Wednesday, 13 July 2005

The Smell of Sartre

If we are to speak de mortuis nil nisi bonum, then it behoves us to say nothing much about some dead intellectuals, for about them there is little that was not bad; and if we were to say something good, it would be nothing that is not trivial, such that Sartre liked puppies or that Foucault was known to knit baby-boots (neither of which, I must add, I know to be true).
.....In short, if I were to comply with this exhortation, I should be unable to speak about their ideas, upon which their claimed significance and reputations rest. I should, instead, be confined to trifles. Were they, their works and their reputations to remain forever buried, their names never to be uttered or their words repeated, then I should be happy to comply with this exhortation, to speak nothing (but good) about them, for then there would be nothing to be said about them at all.
.....But this is not the case. Foucault's reputation, for instance, lingers in the halls of academia like the stench of a rotten rat under the floorboards, of which the denizens thereof seem unable or unwilling to rid themselves. The reputations of Lacan and Barthes and numerous others still excite the buzz of academics.
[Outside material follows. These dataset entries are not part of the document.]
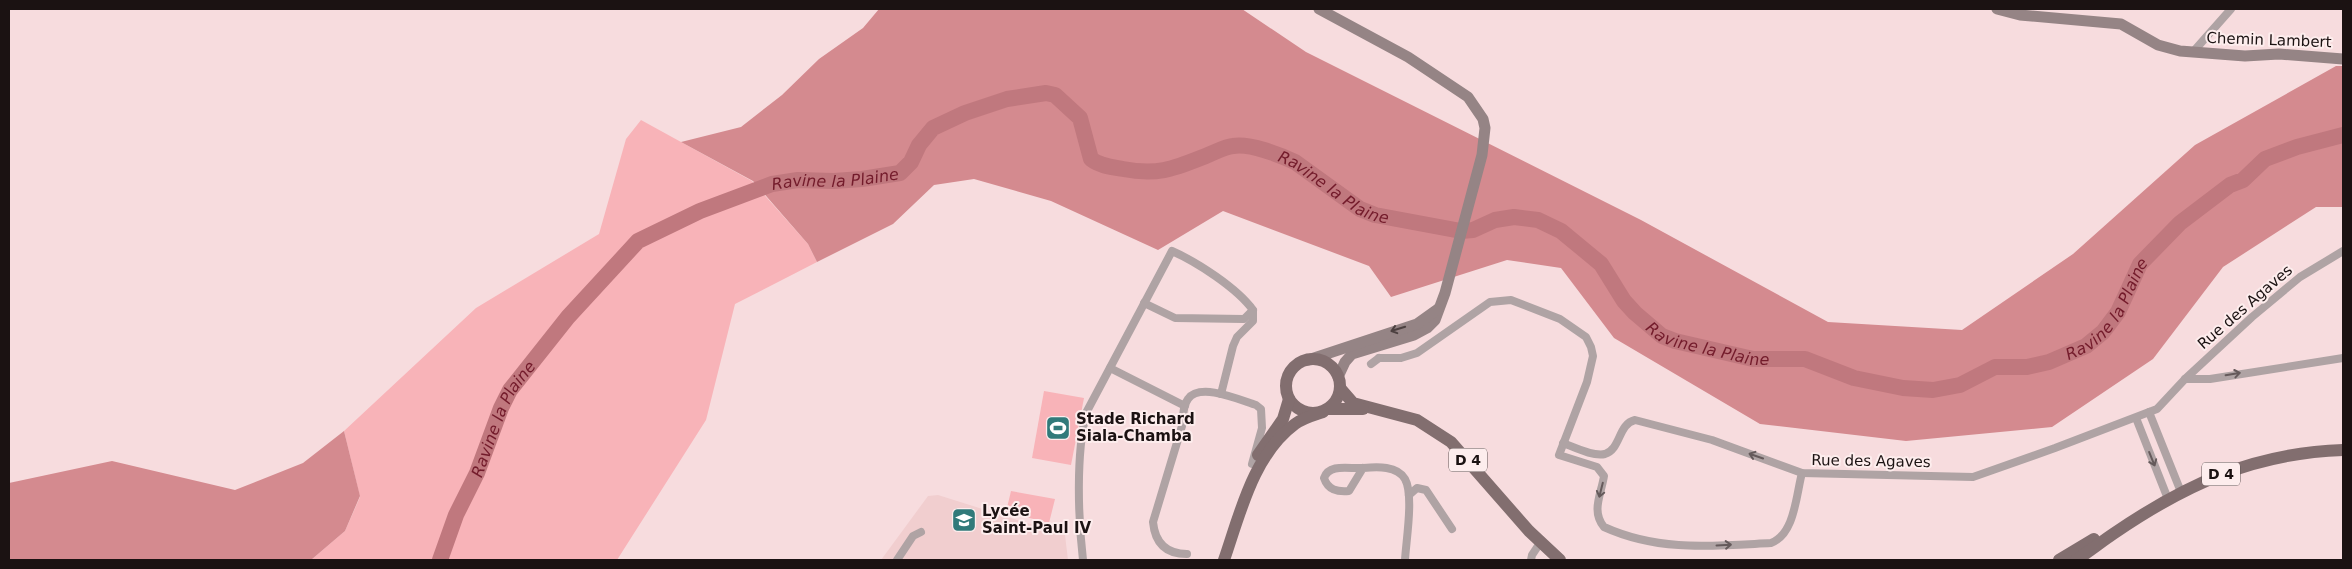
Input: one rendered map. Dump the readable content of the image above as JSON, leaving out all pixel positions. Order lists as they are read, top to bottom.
{
  "streets": {
    "main road": ["Chemin Lambert", "D 4"],
    "street": ["Rue des Agaves"]
  },
  "water": ["Ravine la Plaine"],
  "places": {
    "sports": ["Stade Richard Siala-Chamba"],
    "school or university": ["Lycée Saint-Paul IV"]
  }
}
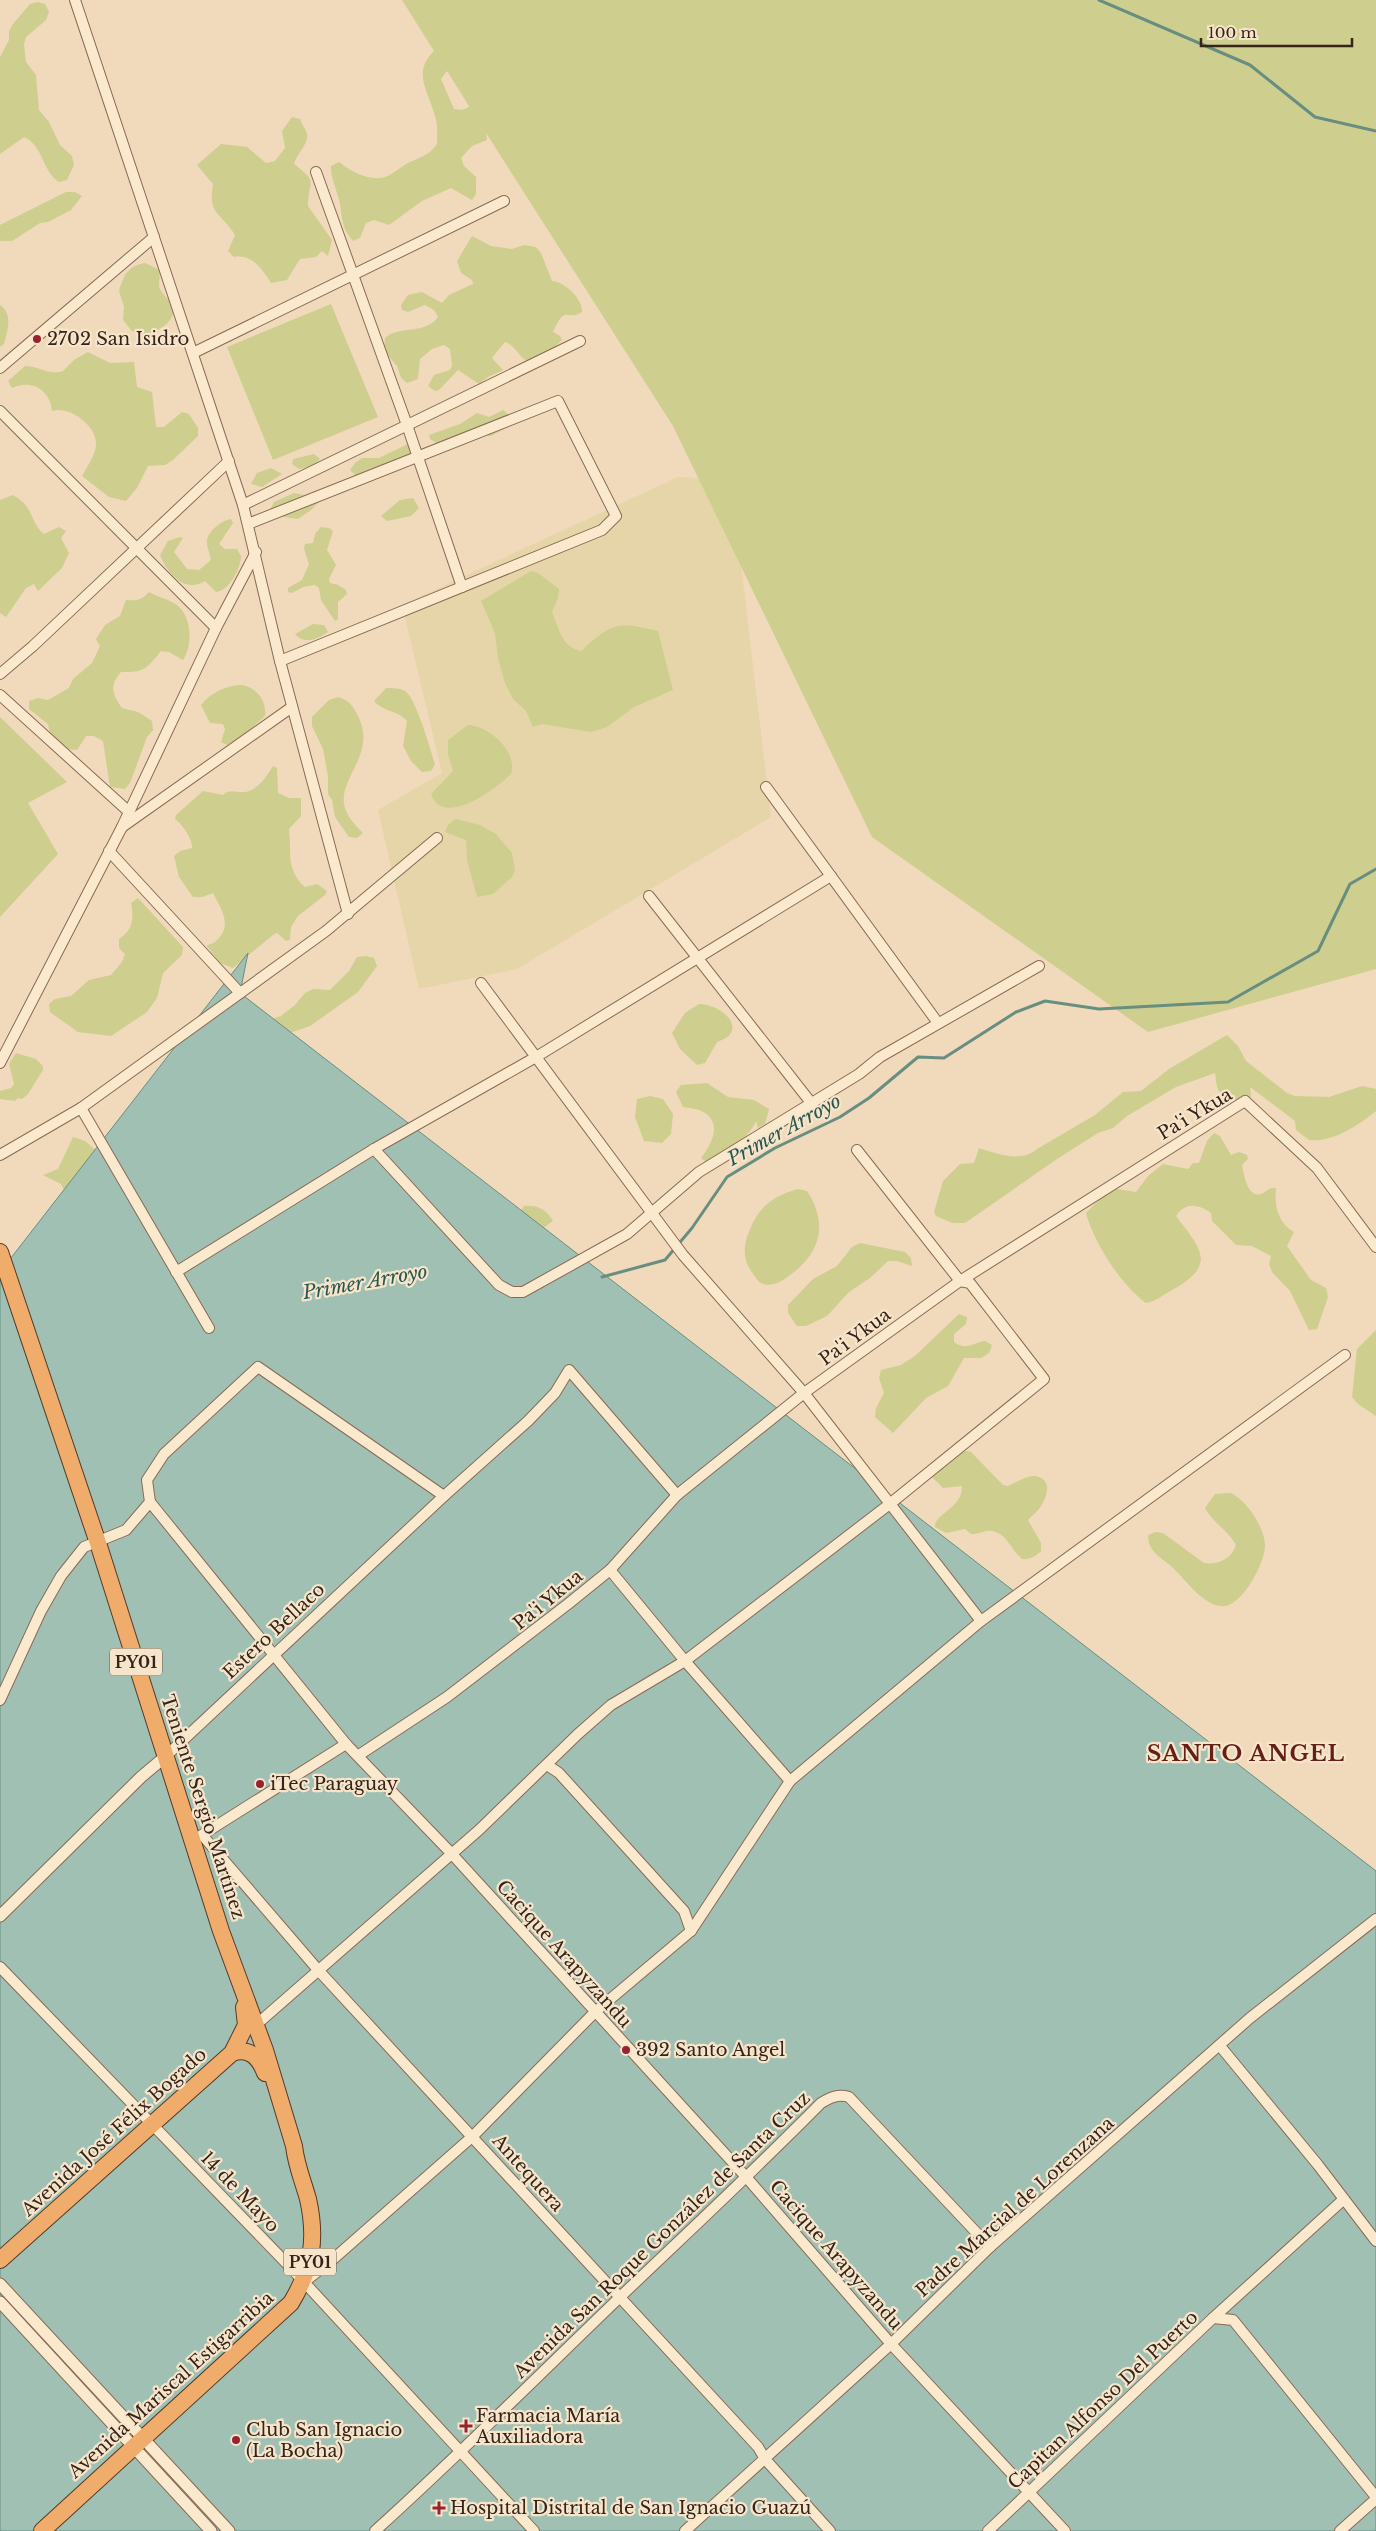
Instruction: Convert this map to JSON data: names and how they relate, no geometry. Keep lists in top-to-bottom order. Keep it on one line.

And on the centenary of Sartre's birth, there have appeared persons of mean intelligence who think it high time we spoke well of him again, as if we could lessen the smell of a week-old fish-pie by reheating it.
.....For one,
Kevin Jackson in Prospect magazine (found via Arts & Letters Daily) thinks that "For decades, Sartre's reputation has often been more a matter of hearsay, allegation and cliché than of well-founded judgment" (in other words, it is a stink kicked up by unjust and ignorant critics), and that "It is time for us to start reading him properly". If we are serious about finding the source of the smell, however, then we ought to begin by looking under the covers of his shysterwork, Being and Nothingness, in which we read that "a gift is a primitive form of destruction", that smoking is "the symbolic equivalent of destructively appropriating the entire world", and (my favourite) that, "The Being by which Nothingness arrives in the world must nihilate Nothingness in its Being, and even so it still runs the risk of establishing Nothingness as a transcendent in the very heart of immanence unless it nihilates Nothingness in connection with its own being".
.....I opine that reading him properly can reveal much about intellectual impropriety and the fadish pretensions of French intellectuals.
.....There are few more disagreeable sights than the digging-out of an intellectual fad long after it was buried quietly in embarrassment. At least a new fad has the appeal of its freshness, something to which our blusterers, full of the joys of idiocy, are drawn. In its old age, however, a fad comes to take on the appearance of its innermost character. It begins to look absurd, because it has always been absurd; it begins to look flighty, because it has always been flighty; it comes to look farcical and foolish and idle because it has always been those things.

In the spirit of charity, I believe Sartre best forgotten.